The FDA categorizes medications based on safety for use during pregnancy. Five categories - A, B, C, D, and X, are used to classify the possible risks to an unborn baby when a medication is taken during pregnancy.

Decavac falls into category C. No studies have been conducted in animals, and no well-controlled studies have been done in pregnant women. Decavac should only be given to a pregnant woman if clearly needed. 

Decavac and Lactation

Tell your doctor is you are breastfeeding or plan to breastfeed. 

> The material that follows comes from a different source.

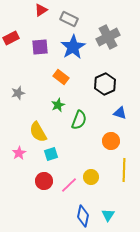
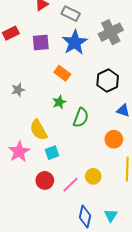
pink star: (19, 153) -> (19, 152), size x1.5

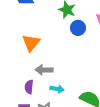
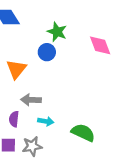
blue circle: (78, 28) -> (47, 52), moved

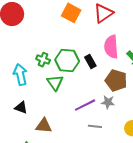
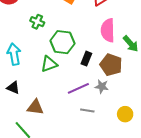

It is not known if Decavac crosses into human milk. Because some vaccines can cross into human milk and because of the possibility for serious adverse reactions in nursing infants with use of this vaccine, a choice should be made whether to stop nursing or stop the use of this vaccine. Your doctor and you will decide if the benefits outweigh the risk of using Decavac.

Decavac Usage

Decavac is a vaccine given by a healthcare provider as a shot into the upper arm.

Decavac Dosage

Decavac is a vaccine given as a shot by your healthcare provider. 

  • Decavac vaccine may be used in persons 7 years of age and older who have not been immunized previously against tetanus and diphtheria or who have begun a primary immunization series but did not complete it. The primary immunization series consists of three 0.5 mL doses. The first two doses are administered at least 4 weeks apart and the third dose is administered at least 6 months after the second dose.
  • Routine booster immunization against tetanus and diphtheria is recommended in children 11-12 years of age and every 10 years thereafter.
  • Decavac vaccine is approved for wound management of patients 7 years of age and older. The need for active immunization with a tetanus toxoid-containing preparation, with or without Tetanus Immune Globulin (TIG) (Human) depends on both the condition of the wound and the patient's vaccination history.
  • Decavac vaccine may be used for post-exposure diphtheria prophylaxis in persons 7 years of age and older who have not completed primary vaccination, whose vaccination status is unknown, or who have not been vaccinated with diphtheria toxoid within the previous 5 years. Consult ACIP recommendations for additional interventions for post-exposure diphtheria prophylaxis.

Decavac Overdose

Decavac is administered by a healthcare provider in a medical setting. It is unlikely that an overdose will occur in this setting. However, if overdoes is suspected, seek emergency medical attention.